Homily – January 2018
ARCHBISHOP CHRISTOPHER PROWSE
CATHOLIC ARCHBISHOP OF CANBERRA AND GOULBURN
SUNDAY 28 JANUARY 2018
FOURTH SUNDAY OF ORDINARY TIME (YEAR B)
ST CHRISTOPHER’S CATHEDRAL, FORREST
Deuteronomy 18:15-20, 1 Corinthians 7:32-35, Mark 1:21-28
Returning from our holidays at the beginning of 2018, the Church offers us great wisdom and hope at the beginning of this New Year.
The wisdom of the second reading from St Paul to the Church at Corinth is a word that we can all take on afresh today. He says to his people, and I say also to you as your Archbishop, “I would like to see you free from all worry…and that you give your undivided attention to the Lord.”
I think the two are linked. The beginning of any new year brings with it all sorts of concerns of the issues that surround us this year. But the Lord calls us not to worry. This doesn’t mean that we have concerns and that we are preoccupied with matters of urgency, but that’s quite different from worrying about these matters. The key is in giving “undivided attention to the Lord.” In other words the battle of life is not our own. Jesus is the great burden-bearer. He leads us in the crosses that await us. So let us at the beginning of this year give undivided attention and focus on Jesus and place him at the centre of all our concerns and hopes.
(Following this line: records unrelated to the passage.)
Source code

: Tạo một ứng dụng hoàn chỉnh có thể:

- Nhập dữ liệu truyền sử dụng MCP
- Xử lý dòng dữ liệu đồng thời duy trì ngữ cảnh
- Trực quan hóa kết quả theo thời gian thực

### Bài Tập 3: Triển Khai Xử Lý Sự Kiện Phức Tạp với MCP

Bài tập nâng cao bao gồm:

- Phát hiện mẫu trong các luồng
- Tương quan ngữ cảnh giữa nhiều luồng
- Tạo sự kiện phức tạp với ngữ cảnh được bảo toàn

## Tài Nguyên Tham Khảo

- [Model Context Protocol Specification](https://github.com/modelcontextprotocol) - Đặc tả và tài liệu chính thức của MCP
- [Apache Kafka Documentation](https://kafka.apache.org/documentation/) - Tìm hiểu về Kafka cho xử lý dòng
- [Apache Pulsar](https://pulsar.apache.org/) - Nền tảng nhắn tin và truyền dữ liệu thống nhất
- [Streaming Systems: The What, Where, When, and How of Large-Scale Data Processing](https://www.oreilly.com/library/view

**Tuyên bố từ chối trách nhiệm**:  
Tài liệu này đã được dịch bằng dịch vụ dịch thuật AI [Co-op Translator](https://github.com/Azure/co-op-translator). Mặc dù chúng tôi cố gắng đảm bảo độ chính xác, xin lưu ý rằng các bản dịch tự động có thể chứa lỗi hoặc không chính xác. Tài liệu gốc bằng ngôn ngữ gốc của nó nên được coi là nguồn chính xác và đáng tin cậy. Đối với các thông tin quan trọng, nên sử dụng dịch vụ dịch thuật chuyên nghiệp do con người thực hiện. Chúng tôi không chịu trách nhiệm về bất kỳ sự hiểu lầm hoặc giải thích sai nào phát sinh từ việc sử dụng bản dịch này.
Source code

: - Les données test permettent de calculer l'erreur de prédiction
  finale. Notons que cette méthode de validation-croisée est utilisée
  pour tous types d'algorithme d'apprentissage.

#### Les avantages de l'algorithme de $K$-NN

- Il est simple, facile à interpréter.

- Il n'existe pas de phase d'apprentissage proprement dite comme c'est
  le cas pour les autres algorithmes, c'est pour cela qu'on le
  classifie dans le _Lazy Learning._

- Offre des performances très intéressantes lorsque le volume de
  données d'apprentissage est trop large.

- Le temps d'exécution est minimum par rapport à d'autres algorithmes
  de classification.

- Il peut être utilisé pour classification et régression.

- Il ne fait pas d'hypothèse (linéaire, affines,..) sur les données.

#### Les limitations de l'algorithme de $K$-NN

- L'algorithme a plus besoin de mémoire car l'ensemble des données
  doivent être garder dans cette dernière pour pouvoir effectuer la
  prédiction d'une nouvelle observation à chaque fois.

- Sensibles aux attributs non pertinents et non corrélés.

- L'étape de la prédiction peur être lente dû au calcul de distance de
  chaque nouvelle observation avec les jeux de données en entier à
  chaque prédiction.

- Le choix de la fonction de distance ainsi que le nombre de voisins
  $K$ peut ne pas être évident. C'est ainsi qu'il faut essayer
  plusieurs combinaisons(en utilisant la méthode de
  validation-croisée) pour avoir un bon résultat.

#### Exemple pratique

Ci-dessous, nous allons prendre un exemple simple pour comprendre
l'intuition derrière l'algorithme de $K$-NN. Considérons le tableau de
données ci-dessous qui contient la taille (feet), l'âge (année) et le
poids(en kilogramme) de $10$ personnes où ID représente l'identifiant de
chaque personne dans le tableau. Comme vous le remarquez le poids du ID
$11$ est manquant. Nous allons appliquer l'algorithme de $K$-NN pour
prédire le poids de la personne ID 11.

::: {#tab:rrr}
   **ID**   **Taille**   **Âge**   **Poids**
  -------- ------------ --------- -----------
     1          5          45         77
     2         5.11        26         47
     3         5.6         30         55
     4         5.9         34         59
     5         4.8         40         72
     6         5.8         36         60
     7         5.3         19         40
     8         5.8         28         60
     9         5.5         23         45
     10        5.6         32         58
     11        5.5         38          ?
The first reading gives us great wisdom on how to begin this “undivided attention” to the Lord.
The word from Moses to his people is that we “must listen”. Later on Moses says, “The man who does not listen to my words that he speaks in my name, shall be held answerable to me for it.” In other words if we do not listen to the Lord we rely only on our personal resources and that will not be enough for the battle of life.
The word “listen” is a key Biblical word.
As we welcome particularly the Filipino community at this Mass today and share with them the joy in their cultural and religious festival of “The Little Jesus”, I recall a Filipino elderly lady once saying to me how you can jumble up certain words of the Bible and produce another word that is very illuminating.
Such is the case with the word “listen”. If you jumble up the word “listen” you end up with the word “silent”. What does listening mean? It means being silent before the Lord. This important Bible word in its own understanding defines what it means. By having an undivided heart for the Lord means that we are silent before Him and listen carefully to Him as he speaks to us in the depth of our heart.
In the Gospel of today we continue our reading, as we will do for the entire year, from the Gospel of Mark. It is only the first chapter of Mark. Already he has called his first disciples. His disciples are now on a kind of missionary apprenticeship with the Lord. They follow Jesus.
He leads them into the synagogue and Jesus begins to teach.
It is interesting to note that immediately the people in this religious context are amazed at the wisdom that comes from the mouth of the Lord. They say to one another, “Here is the teaching that is new and with authority behind it…His teaching made a deep impression on them.”
Clearly the Lord is speaking His Saving Word in a way that makes them truly listen and be silent to what He has to say.
All of a sudden, an evil spirit in a man starts to argue with Jesus.
Isn’t it interesting that the first ones to recognise Jesus as more than just another Rabbi is the darkness of evil? The night surely knows when the dawn has arrived!
This is the first miracle that Jesus works in Mark’s Gospel. It is an exorcism. It is in Jesus, that the personification of the Kingdom of God proclaims that this kingdom now has begun and darkness and evil can have no place in this kingdom.
In desperation, the evil spirit in the man yells out, “Have you come to destroy us?” A very important point here is that the evil one gives Jesus the Jew a title that is his. The other religious leaders cannot recognise this. But evil does when the devil yells out to Jesus, “I know who you are: the Holy One of God.”
Jesus dismisses the evil immediately with the power of the Kingdom of God. He says to the evil spirit, “Be quiet! Come out of him!” Other translations would have it that Jesus says, “Be silent! …Come out of him” Here is the word again “silent” and “listening”.
So as we begin now this New Year of 2018 let us ask for the protecting power of Jesus, the fullness of the Kingdom of God, to ensure that all of us walk in the light of His kingdom. May this light of the Kingdom of God dispel all the darkness within our hearts and within our world and draw us closer to Jesus and each other in our missionary discipleship to the world during 2018.